As mentioned earlier, this was a super simple harness developed as an example for a Junior member. We add a little knowledge of various targets in our OS, e.g.:
pub struct ScsiPort {
pub port: IoPort,
pub state: ScsiState,
}
#[derive(Copy, Clone, Default)]
pub enum ScsiState {
#[default]
NoCommand,
ReadTxDir,
ReadCdbHi,
ReadBufSzLsb,
ReadBufSzMid,
ReadCommand,
CommandReady,
}
We don’t even generate inputs with structure awareness or gather any feedback, we simply generate random inputs for randomly chosen operations (from a defined set) and execute them on a live system, this looks something like the below:
loop {
// Read a random fuzz choice
let fuzz_choice: FuzzChoice = x86::read_rand_max(2).try_into().unwrap();
match fuzz_choice {
FuzzChoice::Read => {
// Get a random read operation
let read_op: ReadOperation = x86::read_rand_max(5).try_into().unwrap();
// Get a random length up to and including BUF_SZ
let len = x86::read_rand_max(BUF_SZ as u64 + 1) as usize;
// Execute the read op
read(&mut bport, read_op, Some(&mut buf), len);
}
FuzzChoice::Write => {
// Get a random write operation
let write_op: WriteOperation = x86::read_rand_max(5).try_into().unwrap();
// Get a random length up to and including BUF_SZ
let len = x86::read_rand_max(BUF_SZ as u64 + 1) as usize;
// Get a random u8 to write
let val_u8 = x86::read_rand_max((u8::MAX as u64) + 1) as u8;
// Execute the write op
write(&mut bport, write_op, val_u8, Some(&mut buf), len);
}
}
}
We also implement an interrupt handler to catch any faults that may occur, and in our handler we perform a cpu reset to automatically restart fuzzing in our VM.
Catching Bugs
VirtualBox doesn’t make it simple to catch/debug crashes, attaching a debugger to the running VMM process won’t work / be permitted by the Hypervisor.

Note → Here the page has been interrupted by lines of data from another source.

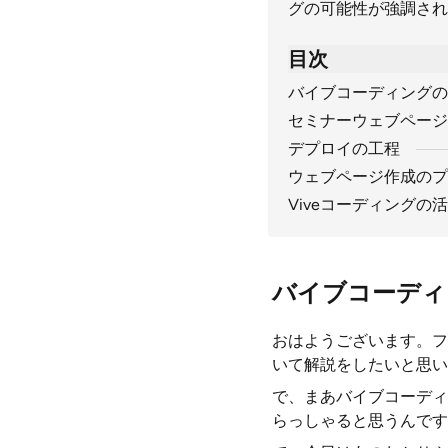
グの可能性が強調され
目次
バイブコーディングの
セミナーウェブページ
デプロイの工程
ウェブページ作成のプ
Viveコーディングの
バイブコーディ
おはようございます。フ
いて解説をしたいと思い
で、まあバイブコーディ
らっしゃると思うんです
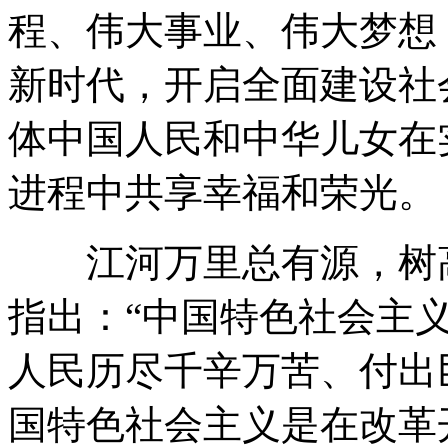
程、伟大事业、伟大梦想
新时代，开启全面建设社
体中国人民和中华儿女在
进程中共享幸福和荣光。
江河万里总有源，树高
指出：“中国特色社会主
人民历尽千辛万苦、付出
国特色社会主义是在改革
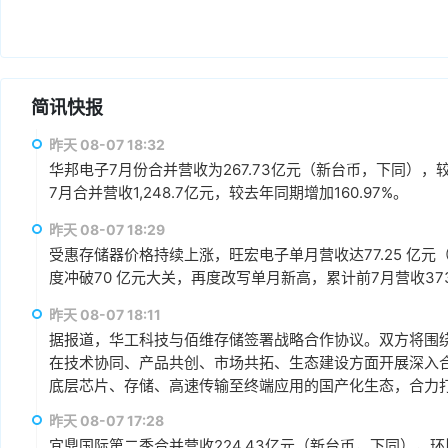
简讯快报
昨天 08-07 18:32
华邦电子7月份合并营收为267.73亿元（新台币，下同），较上
7月合并营收1,248.7亿元，较去年同期增加160.97%。
昨天 08-07 18:29
受惠存储器价格持续上涨，旺宏电子单月营收达77.25 亿元（
度冲破70 亿元大关，再度改写单月新高，累计前7月营收373.1
昨天 08-07 18:11
据报道，华工科技与佰维存储签署战略合作协议。双方将围绕“
在技术协同、产品共创、市场共拓、生态建设方面开展深入
底层芯片、存储、高速传输至终端应用的国产化生态，合力打
赢、可持续发展的战略合作伙伴关系。
昨天 08-07 17:28
宜鼎国际第二季合并营收224.43亿元（新台币，下同），环比增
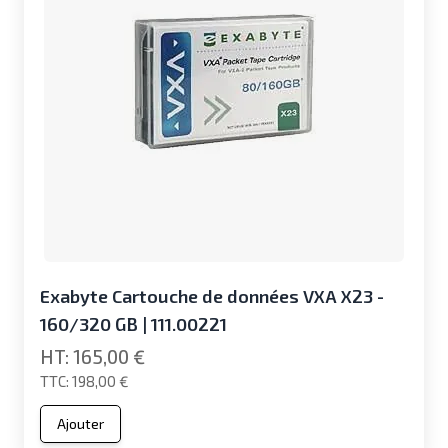
Exabyte Cartouche de données VXA X23 -
160/320 GB | 111.00221
165,00 €
198,00 €
Ajouter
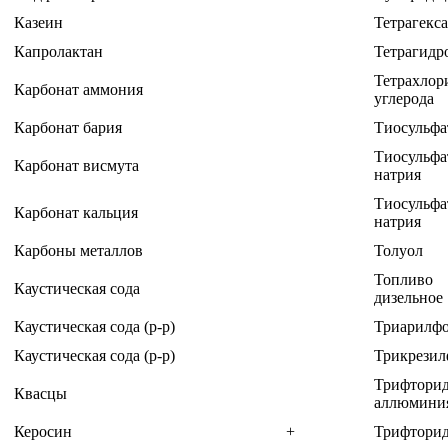
Казеин
Тетрагекс
Капролактан
Тетрагидр
Тетрахлор
Карбонат аммония
углерода
Карбонат бария
Тиосульфа
Тиосульфа
Карбонат висмута
натрия
Тиосульфа
Карбонат кальция
натрия
Карбоны металлов
Толуол
Топливо
Каустическая сода
дизельное
Каустическая сода (р-р)
Триарилф
Каустическая сода (р-р)
Трикрезил
Трифтори
Квасцы
аллюмини
Керосин
+
Трифторид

One solution then is to leverage kernel debugging of the Windows OS running VirtualBox, we can then break on functions like NtRaiseHardError (which is called by VirtualBox when the VMM process crashes) or on associated exception handling routines.

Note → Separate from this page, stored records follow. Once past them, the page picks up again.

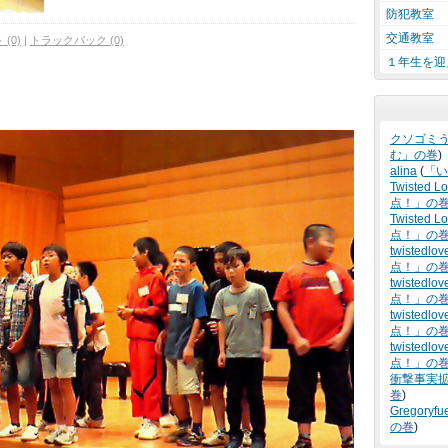
防犯教室
交通教室
(0)
|
トラックバック (0)
１年生を迎
クソゴミ
む」の巻
)
alina
(
「い
Twisted L
点！」の
Twisted Lo
点！」の
twistedlov
点！」の
twistedlov
点！」の
twistedlov
点！」の
twistedlov
点！」の
衝撃事実
巻
)
Gregoryfu
の巻
)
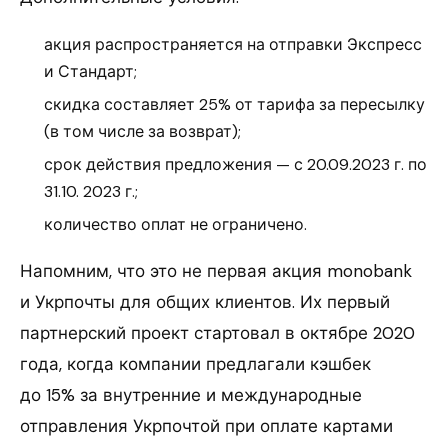
акция распространяется на отправки Экспресс
и Стандарт;
скидка составляет 25% от тарифа за пересылку
(в том числе за возврат);
срок действия предложения — с 20.09.2023 г. по
31.10. 2023 г.;
количество оплат не ограничено.
Напомним, что это не первая акция monobank
и Укрпочты для общих клиентов. Их первый
партнерский проект стартовал в октябре 2020
года, когда компании предлагали кэшбек
до 15% за внутренние и международные
отправления Укрпочтой при оплате картами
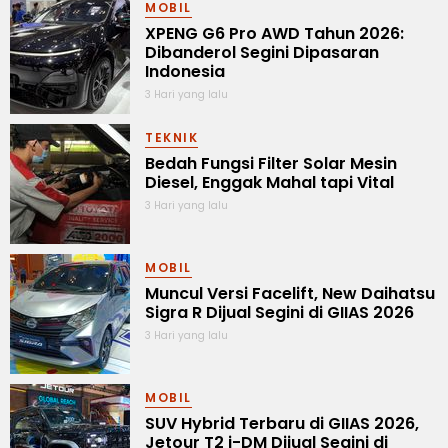
MOBIL
XPENG G6 Pro AWD Tahun 2026:
Dibanderol Segini Dipasaran
Indonesia
3 Hari yang lalu
TEKNIK
Bedah Fungsi Filter Solar Mesin
Diesel, Enggak Mahal tapi Vital
3 Hari yang lalu
MOBIL
Muncul Versi Facelift, New Daihatsu
Sigra R Dijual Segini di GIIAS 2026
3 Hari yang lalu
MOBIL
SUV Hybrid Terbaru di GIIAS 2026,
Jetour T2 i-DM Dijual Segini di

Of course for this particular target we always have the source to modify too.
Outro
Rather than dive into the details of a particular bug or release of a tool as we’ve done before, this exercise was originally to begin exposure of Hypervisor fuzzing to a Junior member, others may find the exposure to the high-level architecture useful.
A lot of Hypervisor bugs I’ve seen in the public tend to be triggered by hooking or modifying a running Linux or Windows kernel and fuzzing/triggering the bug from there (can be less effort, especially if the target is behind a protocol like VMBUS which from a custom OS approach requires implementing support for the protocol), though there has been a few notable publications of utilizing a custom OS for Hypervisor research (also useful for research targeting CPU bugs!)